*WHAT YOU SHOULD DO*. Return only the lines running from the top of the entries to the line with "Rendered at 1626 by 1125 pixels.", inclusive, exactly as written.

*Stored data*.

*****

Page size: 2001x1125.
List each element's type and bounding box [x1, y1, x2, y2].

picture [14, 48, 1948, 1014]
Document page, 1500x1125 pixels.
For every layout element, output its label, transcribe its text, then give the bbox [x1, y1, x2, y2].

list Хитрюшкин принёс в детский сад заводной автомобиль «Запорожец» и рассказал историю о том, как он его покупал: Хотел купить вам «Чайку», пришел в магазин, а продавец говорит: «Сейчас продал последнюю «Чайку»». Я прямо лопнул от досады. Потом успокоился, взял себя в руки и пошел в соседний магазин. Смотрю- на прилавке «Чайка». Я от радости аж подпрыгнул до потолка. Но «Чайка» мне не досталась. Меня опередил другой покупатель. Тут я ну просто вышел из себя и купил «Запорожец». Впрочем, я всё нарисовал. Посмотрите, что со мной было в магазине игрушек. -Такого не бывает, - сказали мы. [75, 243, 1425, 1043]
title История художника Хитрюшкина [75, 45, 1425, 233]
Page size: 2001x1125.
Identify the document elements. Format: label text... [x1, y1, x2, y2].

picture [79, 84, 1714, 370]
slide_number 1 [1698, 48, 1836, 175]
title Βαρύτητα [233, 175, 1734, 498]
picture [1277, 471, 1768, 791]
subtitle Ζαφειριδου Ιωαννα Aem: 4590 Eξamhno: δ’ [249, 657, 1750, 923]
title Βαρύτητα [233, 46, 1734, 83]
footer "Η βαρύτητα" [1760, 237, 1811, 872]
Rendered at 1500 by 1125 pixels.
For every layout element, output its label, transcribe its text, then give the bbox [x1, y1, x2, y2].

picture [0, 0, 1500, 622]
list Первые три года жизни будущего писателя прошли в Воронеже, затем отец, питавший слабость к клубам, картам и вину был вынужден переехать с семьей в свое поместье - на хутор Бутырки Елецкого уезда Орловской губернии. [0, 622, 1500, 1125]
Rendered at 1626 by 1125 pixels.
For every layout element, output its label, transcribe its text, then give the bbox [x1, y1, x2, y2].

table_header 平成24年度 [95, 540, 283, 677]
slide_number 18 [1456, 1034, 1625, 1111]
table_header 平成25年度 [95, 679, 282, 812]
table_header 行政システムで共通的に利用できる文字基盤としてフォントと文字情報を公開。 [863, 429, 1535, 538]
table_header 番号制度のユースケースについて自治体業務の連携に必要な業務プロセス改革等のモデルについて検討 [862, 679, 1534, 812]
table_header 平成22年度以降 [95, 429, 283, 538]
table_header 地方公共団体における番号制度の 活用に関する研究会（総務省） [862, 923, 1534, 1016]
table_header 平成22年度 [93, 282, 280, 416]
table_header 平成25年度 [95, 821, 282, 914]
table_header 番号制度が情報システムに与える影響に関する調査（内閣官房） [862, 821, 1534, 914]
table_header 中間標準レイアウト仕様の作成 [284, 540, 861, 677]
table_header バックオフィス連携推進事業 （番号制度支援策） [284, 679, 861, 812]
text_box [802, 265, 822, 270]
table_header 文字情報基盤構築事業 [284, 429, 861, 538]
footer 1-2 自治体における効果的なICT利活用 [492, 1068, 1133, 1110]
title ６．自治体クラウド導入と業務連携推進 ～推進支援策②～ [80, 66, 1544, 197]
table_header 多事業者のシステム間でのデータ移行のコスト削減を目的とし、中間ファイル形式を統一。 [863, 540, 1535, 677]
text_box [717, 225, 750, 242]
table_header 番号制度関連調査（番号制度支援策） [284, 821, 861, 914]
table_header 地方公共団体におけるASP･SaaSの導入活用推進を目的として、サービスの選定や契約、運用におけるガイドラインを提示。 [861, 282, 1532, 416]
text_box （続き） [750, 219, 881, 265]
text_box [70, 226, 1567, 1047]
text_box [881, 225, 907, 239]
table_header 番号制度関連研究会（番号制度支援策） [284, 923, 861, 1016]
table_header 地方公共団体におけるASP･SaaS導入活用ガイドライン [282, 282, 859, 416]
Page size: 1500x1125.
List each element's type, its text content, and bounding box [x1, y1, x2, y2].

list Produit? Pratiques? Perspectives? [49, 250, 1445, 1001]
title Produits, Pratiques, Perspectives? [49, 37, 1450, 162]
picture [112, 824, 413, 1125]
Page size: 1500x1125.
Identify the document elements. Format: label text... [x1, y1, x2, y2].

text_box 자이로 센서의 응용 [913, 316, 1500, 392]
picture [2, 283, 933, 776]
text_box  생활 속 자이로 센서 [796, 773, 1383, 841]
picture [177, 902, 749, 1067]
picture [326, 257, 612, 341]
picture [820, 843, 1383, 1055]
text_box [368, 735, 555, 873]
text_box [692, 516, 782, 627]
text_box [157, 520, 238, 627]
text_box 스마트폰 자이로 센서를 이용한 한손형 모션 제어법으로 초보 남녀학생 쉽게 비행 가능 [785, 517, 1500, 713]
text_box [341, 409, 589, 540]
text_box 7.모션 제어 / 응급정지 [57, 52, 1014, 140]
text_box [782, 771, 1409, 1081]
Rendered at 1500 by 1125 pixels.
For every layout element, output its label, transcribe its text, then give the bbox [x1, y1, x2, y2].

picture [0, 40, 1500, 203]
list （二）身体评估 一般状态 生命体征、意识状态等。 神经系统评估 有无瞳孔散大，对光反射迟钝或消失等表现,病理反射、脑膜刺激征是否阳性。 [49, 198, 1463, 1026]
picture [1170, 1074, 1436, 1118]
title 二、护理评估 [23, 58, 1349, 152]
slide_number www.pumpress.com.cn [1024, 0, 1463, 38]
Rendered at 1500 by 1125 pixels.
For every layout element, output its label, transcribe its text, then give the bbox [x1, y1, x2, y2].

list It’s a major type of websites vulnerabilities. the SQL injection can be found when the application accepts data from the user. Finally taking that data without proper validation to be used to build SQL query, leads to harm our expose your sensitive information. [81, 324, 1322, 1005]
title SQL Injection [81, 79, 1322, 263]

*****

*FINISHED EXERCISE*.
Page size: 2001x1125.
List each element's type and bounding box [x1, y1, x2, y2].

picture [14, 48, 1948, 1014]
Document page, 1500x1125 pixels.
For every layout element, output its label, transcribe its text, then give the bbox [x1, y1, x2, y2].

list Хитрюшкин принёс в детский сад заводной автомобиль «Запорожец» и рассказал историю о том, как он его покупал: Хотел купить вам «Чайку», пришел в магазин, а продавец говорит: «Сейчас продал последнюю «Чайку»». Я прямо лопнул от досады. Потом успокоился, взял себя в руки и пошел в соседний магазин. Смотрю- на прилавке «Чайка». Я от радости аж подпрыгнул до потолка. Но «Чайка» мне не досталась. Меня опередил другой покупатель. Тут я ну просто вышел из себя и купил «Запорожец». Впрочем, я всё нарисовал. Посмотрите, что со мной было в магазине игрушек. -Такого не бывает, - сказали мы. [75, 243, 1425, 1043]
title История художника Хитрюшкина [75, 45, 1425, 233]
Page size: 2001x1125.
Identify the document elements. Format: label text... [x1, y1, x2, y2].

picture [79, 84, 1714, 370]
slide_number 1 [1698, 48, 1836, 175]
title Βαρύτητα [233, 175, 1734, 498]
picture [1277, 471, 1768, 791]
subtitle Ζαφειριδου Ιωαννα Aem: 4590 Eξamhno: δ’ [249, 657, 1750, 923]
title Βαρύτητα [233, 46, 1734, 83]
footer "Η βαρύτητα" [1760, 237, 1811, 872]
Rendered at 1500 by 1125 pixels.
For every layout element, output its label, transcribe its text, then give the bbox [x1, y1, x2, y2].

picture [0, 0, 1500, 622]
list Первые три года жизни будущего писателя прошли в Воронеже, затем отец, питавший слабость к клубам, картам и вину был вынужден переехать с семьей в свое поместье - на хутор Бутырки Елецкого уезда Орловской губернии. [0, 622, 1500, 1125]
Rendered at 1626 by 1125 pixels.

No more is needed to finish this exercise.